Ibuprofène : essai clinique dans le Covid
À contresens de la controverse, un essai clinique anglais randomisé en double aveugle, au nom évocateur de « Liberate », a été tout récemment mis en place. Il a précisément pour objectif de valider l’efficacité d’une formulation spécifique… d’ibuprofène sur les signes respiratoires associées à l’infection par le coronavirus - une option qui permettrait de réduire le risque iatrogène et le coût journalier du traitement. L’ambition des investigateurs est notamment d’éviter de devoir placer les patients sous respiration artificielle et leur travail repose sur des expérimentations favorables conduites chez l’animal. Mais il va falloir faire vite : l’épidémie s’essouffle en Europe et il va devenir prochainement difficile de recruter en nombre suffisant des patients. L’enjeu de cette étude reste pourtant de taille : une seconde vague pandémique ne peut être évidemment exclue dans les mois prochains et toutes les alternatives de traitement seront dans ce cas fort bienvenues, on l’imagine.

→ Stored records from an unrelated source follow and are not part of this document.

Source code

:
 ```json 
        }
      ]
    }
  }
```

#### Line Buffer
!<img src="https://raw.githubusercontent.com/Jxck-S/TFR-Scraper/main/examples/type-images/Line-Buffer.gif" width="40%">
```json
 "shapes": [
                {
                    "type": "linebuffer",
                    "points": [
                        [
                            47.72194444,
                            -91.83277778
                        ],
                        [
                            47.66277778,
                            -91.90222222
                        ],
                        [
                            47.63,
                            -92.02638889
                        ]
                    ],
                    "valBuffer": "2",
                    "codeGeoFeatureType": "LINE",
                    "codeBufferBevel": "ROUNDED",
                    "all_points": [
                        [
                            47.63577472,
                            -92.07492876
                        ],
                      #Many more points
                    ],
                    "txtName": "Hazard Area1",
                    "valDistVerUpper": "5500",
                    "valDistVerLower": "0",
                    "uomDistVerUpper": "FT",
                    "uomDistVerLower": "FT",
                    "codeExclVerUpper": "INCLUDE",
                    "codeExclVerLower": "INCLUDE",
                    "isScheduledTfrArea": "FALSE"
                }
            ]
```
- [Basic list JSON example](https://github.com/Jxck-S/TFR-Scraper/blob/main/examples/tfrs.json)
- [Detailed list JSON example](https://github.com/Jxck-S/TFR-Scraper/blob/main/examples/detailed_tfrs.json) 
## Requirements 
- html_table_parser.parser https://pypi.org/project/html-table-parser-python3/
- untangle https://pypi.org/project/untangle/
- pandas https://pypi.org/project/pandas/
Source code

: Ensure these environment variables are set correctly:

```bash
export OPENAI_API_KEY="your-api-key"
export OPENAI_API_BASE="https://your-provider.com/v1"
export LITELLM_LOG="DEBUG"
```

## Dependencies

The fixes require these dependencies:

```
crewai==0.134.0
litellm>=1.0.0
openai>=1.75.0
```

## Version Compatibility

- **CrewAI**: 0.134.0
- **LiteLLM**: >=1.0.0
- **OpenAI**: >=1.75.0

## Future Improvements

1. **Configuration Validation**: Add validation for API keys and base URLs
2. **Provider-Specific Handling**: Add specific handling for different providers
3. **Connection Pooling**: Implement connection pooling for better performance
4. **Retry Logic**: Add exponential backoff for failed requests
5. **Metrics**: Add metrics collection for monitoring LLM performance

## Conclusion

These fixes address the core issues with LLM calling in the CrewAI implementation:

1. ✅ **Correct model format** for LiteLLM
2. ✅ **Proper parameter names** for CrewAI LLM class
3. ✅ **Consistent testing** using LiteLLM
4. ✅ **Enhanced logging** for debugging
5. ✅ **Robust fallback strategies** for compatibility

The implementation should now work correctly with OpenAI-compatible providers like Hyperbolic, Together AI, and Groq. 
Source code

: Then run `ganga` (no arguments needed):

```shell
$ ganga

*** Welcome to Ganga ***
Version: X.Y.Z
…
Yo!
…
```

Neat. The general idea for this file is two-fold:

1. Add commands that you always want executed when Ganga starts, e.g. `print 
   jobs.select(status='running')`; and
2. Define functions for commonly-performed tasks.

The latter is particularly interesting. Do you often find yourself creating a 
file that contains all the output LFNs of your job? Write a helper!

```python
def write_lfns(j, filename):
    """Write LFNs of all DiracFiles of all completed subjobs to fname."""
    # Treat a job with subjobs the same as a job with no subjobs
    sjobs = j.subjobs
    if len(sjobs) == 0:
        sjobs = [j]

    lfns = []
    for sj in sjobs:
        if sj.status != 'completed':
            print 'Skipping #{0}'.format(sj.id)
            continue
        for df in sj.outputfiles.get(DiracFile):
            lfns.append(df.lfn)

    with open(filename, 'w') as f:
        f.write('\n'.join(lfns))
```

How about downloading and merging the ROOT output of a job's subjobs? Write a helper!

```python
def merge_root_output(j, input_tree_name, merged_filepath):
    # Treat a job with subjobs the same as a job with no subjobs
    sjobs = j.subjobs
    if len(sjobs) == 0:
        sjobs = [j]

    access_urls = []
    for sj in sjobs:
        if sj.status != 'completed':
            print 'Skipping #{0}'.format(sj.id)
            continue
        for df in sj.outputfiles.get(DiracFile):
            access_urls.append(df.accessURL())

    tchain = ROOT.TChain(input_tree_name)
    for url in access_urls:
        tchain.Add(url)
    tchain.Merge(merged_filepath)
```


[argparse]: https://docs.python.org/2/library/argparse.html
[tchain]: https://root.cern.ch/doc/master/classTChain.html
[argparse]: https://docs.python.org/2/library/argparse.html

Alors, dans l’attente d’éléments probants, que faire et que dire au patient ? Le plus prudent reste à l’évidence de privilégier, en cas d’automédication, le paracétamol et non un AINS dans les cas suspects de Covid même s’il n’existe pas de preuves justifiant de contre-indiquer ce type de médicaments. C’est d’ailleurs cette stratégie qui ressort globalement de l’analyse des communiqués des autorités de santé internationales. Un consensus en faveur du principe de précaution.